Copy every line in the items below word for word, keeping each line in its original order.
— START —
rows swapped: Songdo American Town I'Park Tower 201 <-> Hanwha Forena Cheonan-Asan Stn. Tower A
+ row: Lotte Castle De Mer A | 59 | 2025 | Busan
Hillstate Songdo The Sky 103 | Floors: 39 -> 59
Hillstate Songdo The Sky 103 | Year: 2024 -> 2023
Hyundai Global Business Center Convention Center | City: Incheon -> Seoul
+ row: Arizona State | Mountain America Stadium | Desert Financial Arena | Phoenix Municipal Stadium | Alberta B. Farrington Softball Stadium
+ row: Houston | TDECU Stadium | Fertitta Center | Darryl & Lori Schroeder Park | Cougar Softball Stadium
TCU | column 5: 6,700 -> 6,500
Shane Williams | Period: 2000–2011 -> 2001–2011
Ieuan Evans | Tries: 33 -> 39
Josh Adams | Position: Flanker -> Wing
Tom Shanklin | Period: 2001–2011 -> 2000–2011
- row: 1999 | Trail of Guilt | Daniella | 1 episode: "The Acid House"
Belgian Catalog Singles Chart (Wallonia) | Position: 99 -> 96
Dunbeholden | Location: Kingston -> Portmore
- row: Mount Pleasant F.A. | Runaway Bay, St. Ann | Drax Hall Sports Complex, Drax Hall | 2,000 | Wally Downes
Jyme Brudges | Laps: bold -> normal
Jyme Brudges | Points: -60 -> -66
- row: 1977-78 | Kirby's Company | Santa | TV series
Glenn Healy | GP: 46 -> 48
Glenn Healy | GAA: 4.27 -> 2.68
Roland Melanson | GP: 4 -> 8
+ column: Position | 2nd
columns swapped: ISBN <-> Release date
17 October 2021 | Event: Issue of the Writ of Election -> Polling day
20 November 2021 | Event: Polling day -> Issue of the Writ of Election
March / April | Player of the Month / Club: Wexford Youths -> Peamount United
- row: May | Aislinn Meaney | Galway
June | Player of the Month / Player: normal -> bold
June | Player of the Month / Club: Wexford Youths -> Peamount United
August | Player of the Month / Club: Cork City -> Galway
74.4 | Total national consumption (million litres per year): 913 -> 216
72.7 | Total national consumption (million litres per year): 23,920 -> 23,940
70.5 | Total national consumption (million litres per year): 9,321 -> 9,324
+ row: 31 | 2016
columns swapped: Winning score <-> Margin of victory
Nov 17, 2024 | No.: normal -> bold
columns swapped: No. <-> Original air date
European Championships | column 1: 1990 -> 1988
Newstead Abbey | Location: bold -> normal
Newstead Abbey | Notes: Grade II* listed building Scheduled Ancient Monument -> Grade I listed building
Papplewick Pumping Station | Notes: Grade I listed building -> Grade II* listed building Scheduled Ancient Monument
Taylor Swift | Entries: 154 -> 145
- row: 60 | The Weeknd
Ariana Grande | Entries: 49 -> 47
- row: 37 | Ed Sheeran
— END —
Completed exercise:
rows swapped: Songdo American Town I'Park Tower 201 <-> Hanwha Forena Cheonan-Asan Stn. Tower A
+ row: Lotte Castle De Mer A | 59 | 2025 | Busan
Hillstate Songdo The Sky 103 | Floors: 39 -> 59
Hillstate Songdo The Sky 103 | Year: 2024 -> 2023
Hyundai Global Business Center Convention Center | City: Incheon -> Seoul
+ row: Arizona State | Mountain America Stadium | Desert Financial Arena | Phoenix Municipal Stadium | Alberta B. Farrington Softball Stadium
+ row: Houston | TDECU Stadium | Fertitta Center | Darryl & Lori Schroeder Park | Cougar Softball Stadium
TCU | column 5: 6,700 -> 6,500
Shane Williams | Period: 2000–2011 -> 2001–2011
Ieuan Evans | Tries: 33 -> 39
Josh Adams | Position: Flanker -> Wing
Tom Shanklin | Period: 2001–2011 -> 2000–2011
- row: 1999 | Trail of Guilt | Daniella | 1 episode: "The Acid House"
Belgian Catalog Singles Chart (Wallonia) | Position: 99 -> 96
Dunbeholden | Location: Kingston -> Portmore
- row: Mount Pleasant F.A. | Runaway Bay, St. Ann | Drax Hall Sports Complex, Drax Hall | 2,000 | Wally Downes
Jyme Brudges | Laps: bold -> normal
Jyme Brudges | Points: -60 -> -66
- row: 1977-78 | Kirby's Company | Santa | TV series
Glenn Healy | GP: 46 -> 48
Glenn Healy | GAA: 4.27 -> 2.68
Roland Melanson | GP: 4 -> 8
+ column: Position | 2nd
columns swapped: ISBN <-> Release date
17 October 2021 | Event: Issue of the Writ of Election -> Polling day
20 November 2021 | Event: Polling day -> Issue of the Writ of Election
March / April | Player of the Month / Club: Wexford Youths -> Peamount United
- row: May | Aislinn Meaney | Galway
June | Player of the Month / Player: normal -> bold
June | Player of the Month / Club: Wexford Youths -> Peamount United
August | Player of the Month / Club: Cork City -> Galway
74.4 | Total national consumption (million litres per year): 913 -> 216
72.7 | Total national consumption (million litres per year): 23,920 -> 23,940
70.5 | Total national consumption (million litres per year): 9,321 -> 9,324
+ row: 31 | 2016
columns swapped: Winning score <-> Margin of victory
Nov 17, 2024 | No.: normal -> bold
columns swapped: No. <-> Original air date
European Championships | column 1: 1990 -> 1988
Newstead Abbey | Location: bold -> normal
Newstead Abbey | Notes: Grade II* listed building Scheduled Ancient Monument -> Grade I listed building
Papplewick Pumping Station | Notes: Grade I listed building -> Grade II* listed building Scheduled Ancient Monument
Taylor Swift | Entries: 154 -> 145
- row: 60 | The Weeknd
Ariana Grande | Entries: 49 -> 47
- row: 37 | Ed Sheeran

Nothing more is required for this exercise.